Hard to say without more details, but those graphs look very similar to nproc numbers of goroutines interacting with the Linux-of-the-time's CFS CPU scheduler. I've seen significant to entire improvement to latency graphs simply by setting GOMAXPROC to account for the CFS behavior. Unfortunately the blog post doesn't even make a passing mention to this.
Anecdotally, the main slowdown we saw of Go code running in Kubernetes at my previous job was not "GC stalls", but "CFS throttling". By default[1], the runtime will set GOMACSPROCS to the number of cores on the machine, not the CPU allocation for the cgroup that the container runs in. When you hand out 1 core, on a 96-core machine, bad things happen. Well, you end up with a non-smooth progress. Setting GOMACPROCS to ceil(cpu allocation) alleviated a LOT of problems
Similar problems with certain versions of Java and C#[1]. Java was exacerbated by a tendency for Java to make everything wake up in certain situations, so you could get to a point where the runtime was dominated by CFS throttling, with occasional work being done.

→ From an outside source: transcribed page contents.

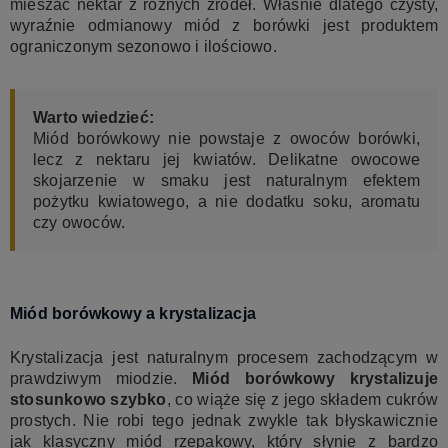
mieszać nektar z różnych źródeł. Właśnie dlatego czysty,
wyraźnie odmianowy miód z borówki jest produktem
ograniczonym sezonowo i ilościowo.
Warto wiedzieć:
Miód borówkowy nie powstaje z owoców borówki,
lecz z nektaru jej kwiatów. Delikatne owocowe
skojarzenie w smaku jest naturalnym efektem
pożytku kwiatowego, a nie dodatku soku, aromatu
czy owoców.
Miód borówkowy a krystalizacja
Krystalizacja jest naturalnym procesem zachodzącym w
prawdziwym miodzie.
Miód borówkowy krystalizuje
stosunkowo szybko
, co wiąże się z jego składem cukrów
prostych. Nie robi tego jednak zwykle tak błyskawicznie
jak klasyczny miód rzepakowy, który słynie z bardzo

I did some experiments with a roughly 100 Hz increment of a prometheus counter metric, and with a GOMAXPROCS of 1, the rate was steady at ~100 Hz down to a CPU allocation of about 520 millicores, then dropping off (~80 Hz down to about 410 millicores, ~60 hz down to about 305 millicores, then I stopped doing test runs).

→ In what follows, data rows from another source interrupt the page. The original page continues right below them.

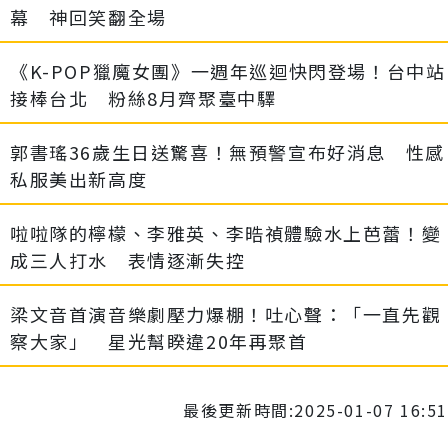
幕 神回笑翻全場
《K-POP獵魔女團》一週年巡迴快閃登場！台中站
接棒台北 粉絲8月齊聚臺中驛
郭書瑤36歲生日送驚喜！無預警宣布好消息 性感
私服美出新高度
啦啦隊的檸檬、李雅英、李晧禎體驗水上芭蕾！變
成三人打水 表情逐漸失控
梁文音首演音樂劇壓力爆棚！吐心聲：「一直先觀
察大家」 星光幫睽違20年再聚首
最後更新時間:2025-01-07 16:51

[1] This MAY have changed, this was a while and multiple versions of the compiler/runtime ago. I know that C# had a runtime release sometime in 2020 that should've improved things and I think Java now also does the right thing when in a cgroup.
AFAIK, it hasn't changed, this exact situation with cgroups is still something I have to tell fellow developers about. Some of them have started using [automaxprocs] to automatically detect and set.
Ah, note, said program also had one goroutine trying the stupidest-possible way of finidng primes in one goroutine (then not actyakly doing anything with the found primes, apart from appending them to a slice). It literally trial-divided (well, modded) all numbers between 2 and isqrt(n) to see if it was a multiple. Not designed to be clever, explicitly designed to suck about one core.